» **Required action**
Check each line of the material below for "pinky", then copy the ones that contain it.
- Opening Delimiter -
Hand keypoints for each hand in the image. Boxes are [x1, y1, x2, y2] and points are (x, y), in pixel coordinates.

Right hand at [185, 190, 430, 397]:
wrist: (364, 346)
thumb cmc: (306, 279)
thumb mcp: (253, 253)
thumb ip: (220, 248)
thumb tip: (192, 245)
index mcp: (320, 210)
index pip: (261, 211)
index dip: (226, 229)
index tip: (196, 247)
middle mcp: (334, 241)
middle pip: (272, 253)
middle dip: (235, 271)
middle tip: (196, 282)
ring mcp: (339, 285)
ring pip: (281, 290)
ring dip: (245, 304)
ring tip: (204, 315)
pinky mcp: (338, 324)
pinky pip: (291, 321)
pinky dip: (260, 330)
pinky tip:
- Closing Delimiter -
» **Answer box**
pinky mcp: (338, 324)
pinky pip: (291, 321)
pinky dip: (260, 330)
pinky tip:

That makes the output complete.